His newfound healing powers sufficiently impressed the emperor that Kelley was knighted and awarded large landed estates. Back in England, poor Burghley (then more than seventy years old) was reduced to pleading for a small sample of the all-powerful medicine so as to relieve his rheumatism and gastrointestinal complaints.
Dyer's second trip proved futile, but his efforts were not yet exhausted. In 1590 he again made the trek to Bohemia, only to find Kelley "so deeply involved with the emperor that he could not have left the Empire even had he wished to do so." Dyer and Kelley then made a remarkable bargain. Since Kelley could not leave, he would impart to Dyer the secret of making gold!
Presumably this was yet another stalling tactic; perhaps Kelley just wanted to keep Dyer around for companionship or for protection from the increasingly unstable emperor; or perhaps he wanted Dyer's money (which was freely given in exchange for the lessons - just one of many reasons why Sir Edward ended up nearly bankrupt at the end of his life). Whatever his motive, Kelley proceeded to teach the eager courtier how to master the arcane alchemical process. "The whole winter was given over to the pursuit," Sargent relates. And yet somehow the final secret eluded Dyer, who could not reproduve Kelley's results.
And then things finally went sideways for the famed alchemist.
Kelley's exorbitant claims inevitably led to trouble. Rudolph had expected more than an occasional production of a few grains of gold at a 'demonstration' … Rudolph, never doubting Kelley's ability to make gold, laid his reticence to obstinacy. Relations began to cool between the two. The emperor grew darkly suspicious of ulterior motives in Kelley's conduct distinctly disloyal to his imperial majesty. And then Rudolph thought of Dyer. What was this Englishman doing in Prague anyway? ... Finally some informers brought word that Kelley was preparing to leave the realm. Stirred with the vengeful feelings of a man who feels his confidences betrayed, his expectations about to be thwarted, Rudolph moved swiftly and fearfully.

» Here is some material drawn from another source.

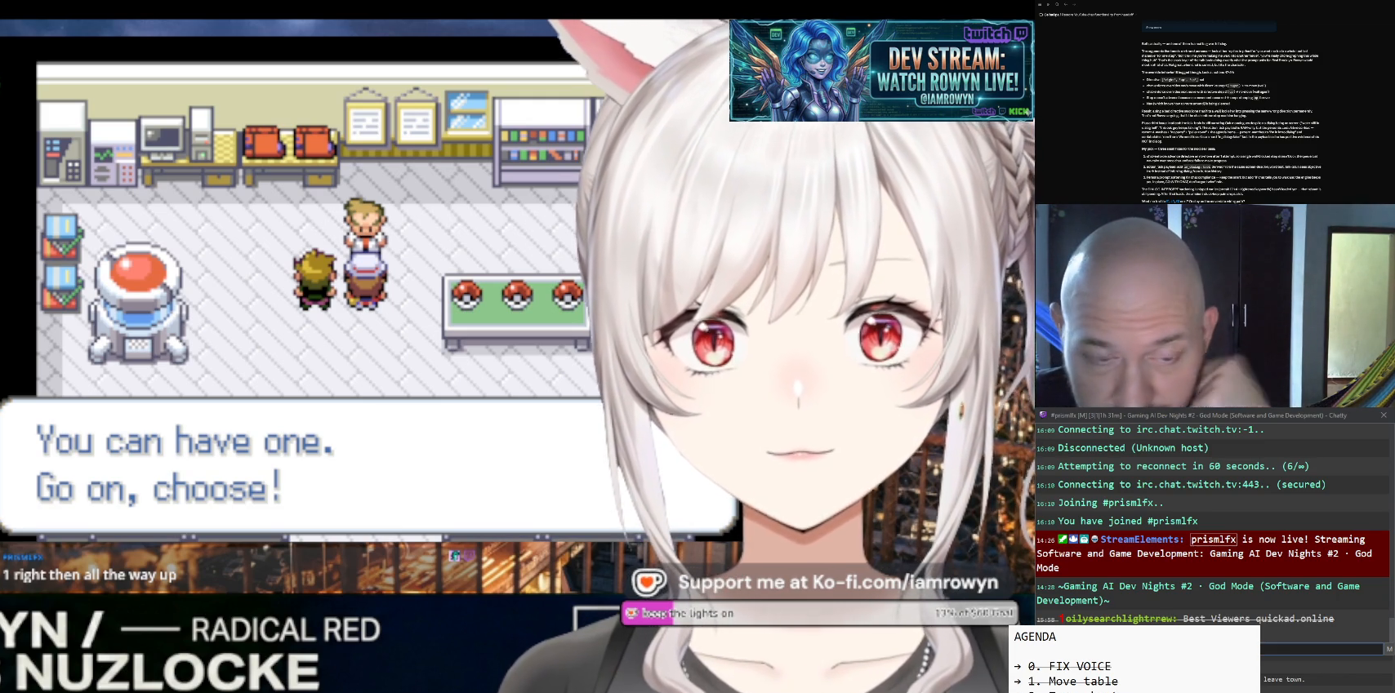
{"buttons": ["DPAD_RIGHT"], "events": []}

His officers descended on Kelley and Dyer. Kelley, slippery as always, managed to elude capture. Dyer, not so lucky, was held under house arrest, facing the prospect of torture or execution. "This was the age of the Inquisition, and Rudolph was a demented tyrant who would stop at nothing." Happily, Dyer was able to acquit himself well in his first interview with the emperor and to escape immediate peril, though he remained a prisoner. In short order, an envoy from England arrived to vigorously protest Dyer's confinement. Rudolph relented, and Dyer was free to go. He never returned to Bohemia, and he never saw Kelley again.

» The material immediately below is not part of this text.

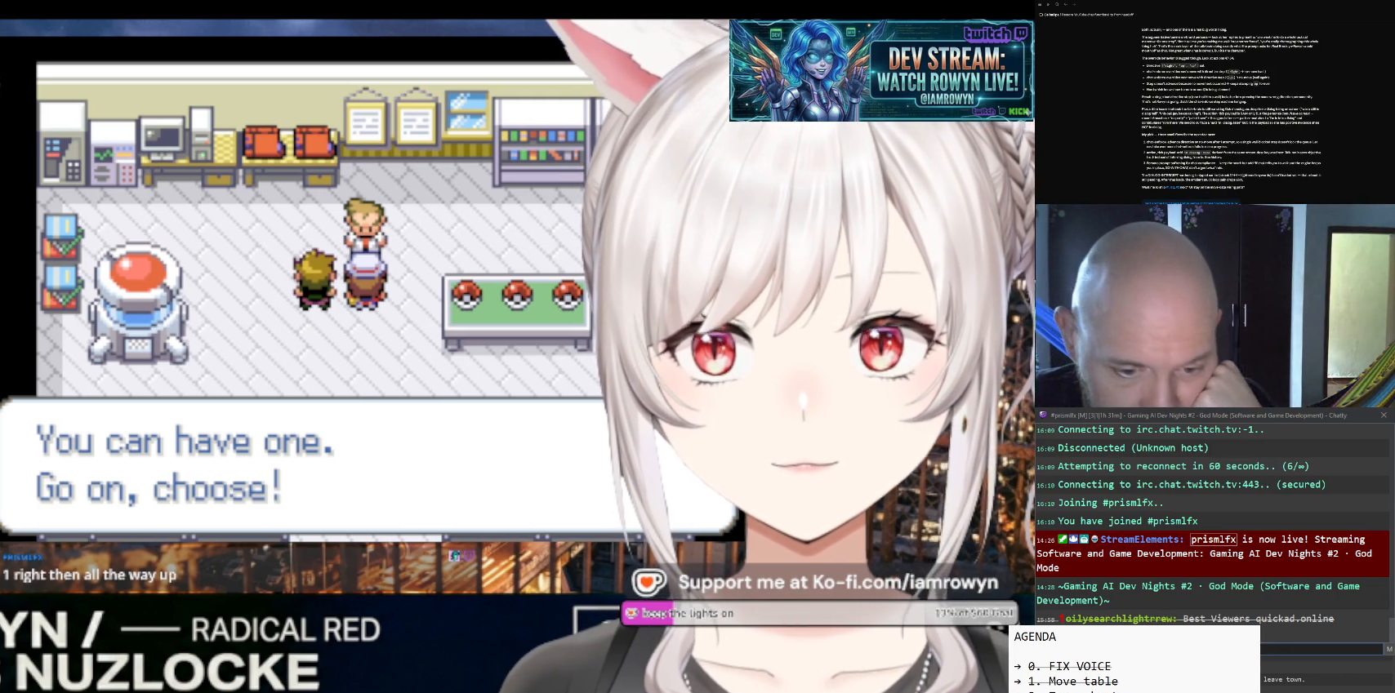
{"buttons": ["DPAD_RIGHT"], "events": []}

Kelley meanwhile had found refuge in the castle of Count Rosenberg at Trebona. When the emperor discovered this, he sent his dragoons to seize Kelley. He was returned to Prague and confined in the White Tower on the Hradschin. Here Rudolph subjected the alchemist to torture, in an attempt to extract his secrets. The task was naturally futile.

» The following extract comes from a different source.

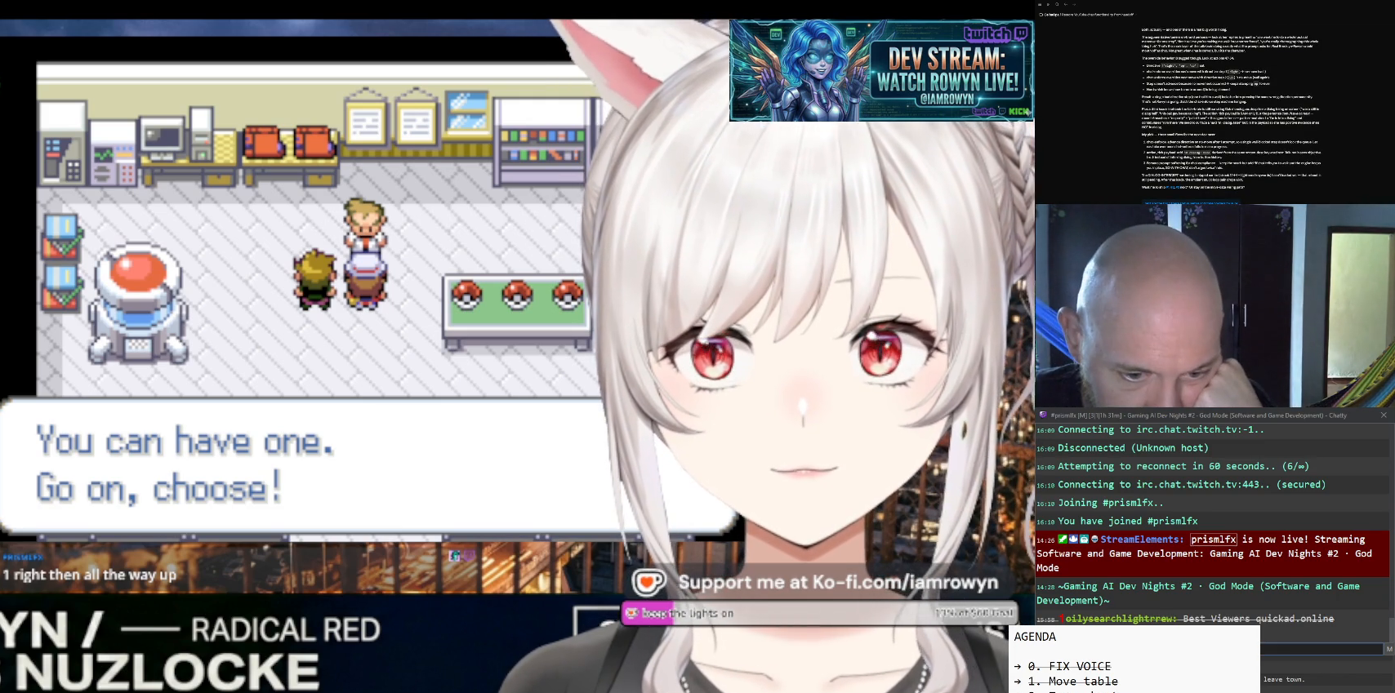
{"buttons": ["DPAD_RIGHT"], "events": []}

Naturally! One can only imagine, with dismay, the sad old charlatan suffering the extremities of torture while unable either to confess his own fraudulence (which surely would have led to his death) or to reveal the precious secret of making lead into gold (which he didn't possess).
In 1593 Kelley was finally released, only to be imprisoned again two years later. In 1593 he tried to escape from his cell by jumping out a window. The attempt proved fatal. The great alchemist—or at least, the great con artist and prestidigitator—was dead.
Sargent sums up,
Faith in Kelly died hard. Although Dyer's expectations of a share in the golden harvest had been crushed by the action of Rudolph, his confidence that Kelley would some day make good his claims seems to have remained with Dyer. And probably he felt that a secret of inestimable worth was lost when Kelley died. How much Dyer had sacrificed to the cause of alchemy in his mistaken devotion to Kelley will never be known.